The Executive Chef will be responsible for menu development, food quality, team leadership, and operational excellence, ensuring each outlet reflects the hotel’s high standards and unique brand identity.
Job requirements
Operational Leadership: Oversee day-to-day kitchen operations across all three outlets, ensuring seamless service and consistent quality.
Menu Development: Create innovative, seasonal menus that align with brand identity and guest expectations, incorporating local and sustainable ingredients where possible.
Team Management: Recruit, train, and mentor a high-performing culinary team; foster a culture of collaboration, professionalism, and excellence.
Financial Accountability: Manage food cost, labor cost, and inventory control to achieve financial targets without compromising quality.
Quality & Consistency: Maintain the highest culinary standards in food preparation, plating, and flavor profiles across all outlets.
Guest Experience: Collaborate with F&B management to create memorable dining experiences, integrating guest feedback into continuous improvement.
Compliance: Ensure adherence to all food safety, sanitation, and health regulations.

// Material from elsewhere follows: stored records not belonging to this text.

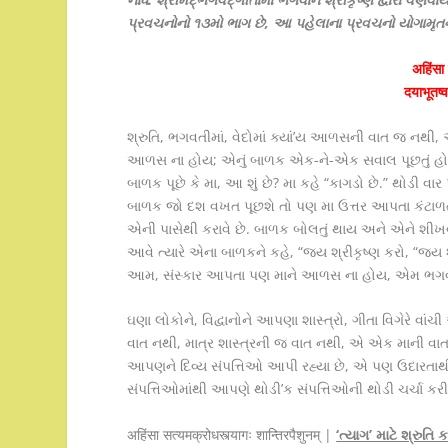
પ્રવચનોનો ૧૩મો ભાગ છે, આ પહેલાના પ્રવચનો યોગામૃત
अहिंसा 
दयाभूतष्व
શ્રુતિ, ભગવતીમાં, વેદોમાં ક્યાં’ય આળસની વાત જ નથી, એ
આળસ ના હોય; એનું બાળક એક-ને-એક સવાલ પૂછતું હોય,
બાળક પૂછે કે મા, આ શું છે? મા કહે “કાગડો છે.” થોડ
બાળક જો દશ વખત પૂછશે તો પણ મા ઉત્તર આપતા કંટાળતી
એની પાસેથી કરાવે છે. બાળક બોલતું થાય અને એને શીખવવ
આવે ત્યારે એના બાળકને કહે, “જય શ્રીકૃષ્ણ કરો, “જય શ
આમ, સંસ્કાર આપતા પણ માને આળસ ના હોય, એમ ભગવા
ઘણા લોકોને, વિદ્વાનોને આપણા શાસ્ત્રો, ગીતા વિગેરે વ
વાત નથી, માત્ર શાસ્ત્રની જ વાત નથી, એ એક માની વા
આપણને દિવ્ય સંપત્તિઓ આપી રહ્યા છે, એ પણ ઉદારતાથ
સંપત્તિઓમાંથી આપણે થોડી’ક સંપત્તિઓની થોડી ચર્ચા કરી
अहिंसा सत्यमक्रोधस्त्यागः शान्तिरपैशुनम् |
‘ત્યાગ’ માટે શ્રુતિ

Collaboration: Work closely with the General Manager, F&B Director, and event teams to execute banquets, private dining, and special events.
Qualifications:
Minimum 5 years of senior culinary leadership experience, preferably in luxury hotels or upscale multi-outlet operations.
Proven track record in menu innovation and high-volume, high-quality execution.
Strong business acumen with the ability to manage budgets, control costs, and meet financial goals.
Exceptional leadership skills with the ability to motivate and develop teams.
Formal culinary training from an accredited institution preferred.
Excellent organizational, communication, and problem-solving abilities.